(Collected data)
============
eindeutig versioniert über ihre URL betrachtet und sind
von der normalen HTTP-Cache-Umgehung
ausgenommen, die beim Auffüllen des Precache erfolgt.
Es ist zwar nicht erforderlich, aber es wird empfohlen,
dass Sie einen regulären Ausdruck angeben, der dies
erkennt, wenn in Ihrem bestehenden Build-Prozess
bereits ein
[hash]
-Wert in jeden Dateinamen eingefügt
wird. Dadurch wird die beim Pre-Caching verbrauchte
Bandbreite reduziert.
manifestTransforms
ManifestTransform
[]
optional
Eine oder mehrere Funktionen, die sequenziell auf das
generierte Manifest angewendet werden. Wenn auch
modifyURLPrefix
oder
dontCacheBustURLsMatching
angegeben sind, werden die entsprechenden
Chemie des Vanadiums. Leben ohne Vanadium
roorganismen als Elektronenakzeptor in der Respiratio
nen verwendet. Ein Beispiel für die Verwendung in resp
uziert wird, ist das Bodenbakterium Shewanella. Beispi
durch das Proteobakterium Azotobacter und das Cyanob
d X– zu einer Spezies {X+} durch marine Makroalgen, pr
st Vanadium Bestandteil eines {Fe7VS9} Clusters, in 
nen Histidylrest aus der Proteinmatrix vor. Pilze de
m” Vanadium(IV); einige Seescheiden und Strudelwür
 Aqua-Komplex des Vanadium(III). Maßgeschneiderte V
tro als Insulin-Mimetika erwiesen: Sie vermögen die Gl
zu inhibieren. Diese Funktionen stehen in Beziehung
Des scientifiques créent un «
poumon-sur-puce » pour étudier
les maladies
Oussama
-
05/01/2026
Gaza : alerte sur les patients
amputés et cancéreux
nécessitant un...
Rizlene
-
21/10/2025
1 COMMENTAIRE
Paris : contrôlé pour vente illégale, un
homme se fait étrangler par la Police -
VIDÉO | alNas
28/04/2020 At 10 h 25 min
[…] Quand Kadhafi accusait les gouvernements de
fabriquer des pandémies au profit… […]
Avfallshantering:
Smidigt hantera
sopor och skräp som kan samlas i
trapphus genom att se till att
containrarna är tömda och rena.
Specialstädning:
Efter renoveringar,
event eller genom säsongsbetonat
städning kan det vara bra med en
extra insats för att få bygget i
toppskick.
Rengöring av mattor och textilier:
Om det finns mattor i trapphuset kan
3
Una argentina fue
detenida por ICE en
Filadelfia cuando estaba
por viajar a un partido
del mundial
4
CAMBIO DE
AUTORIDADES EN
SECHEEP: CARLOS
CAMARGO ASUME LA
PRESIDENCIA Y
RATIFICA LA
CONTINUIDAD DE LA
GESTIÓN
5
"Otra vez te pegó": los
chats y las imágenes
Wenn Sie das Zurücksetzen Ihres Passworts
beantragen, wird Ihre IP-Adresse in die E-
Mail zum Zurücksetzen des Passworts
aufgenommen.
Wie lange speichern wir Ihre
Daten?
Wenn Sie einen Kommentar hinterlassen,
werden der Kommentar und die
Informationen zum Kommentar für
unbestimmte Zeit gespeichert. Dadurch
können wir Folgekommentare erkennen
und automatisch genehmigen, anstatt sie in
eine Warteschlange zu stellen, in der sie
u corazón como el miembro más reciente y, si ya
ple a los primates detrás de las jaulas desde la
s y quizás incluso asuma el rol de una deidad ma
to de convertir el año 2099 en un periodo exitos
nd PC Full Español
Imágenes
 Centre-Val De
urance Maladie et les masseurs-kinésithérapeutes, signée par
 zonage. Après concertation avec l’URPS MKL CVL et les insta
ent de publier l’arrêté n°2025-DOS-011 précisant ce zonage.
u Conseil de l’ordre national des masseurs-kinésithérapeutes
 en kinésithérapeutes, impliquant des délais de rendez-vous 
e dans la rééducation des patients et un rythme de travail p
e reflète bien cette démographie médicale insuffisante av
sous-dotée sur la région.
============
● Problem to work on
Whenever a line in the data holds "zonage", copy that line.

● The completed task
 zonage. Après concertation avec l’URPS MKL CVL et les insta
ent de publier l’arrêté n°2025-DOS-011 précisant ce zonage.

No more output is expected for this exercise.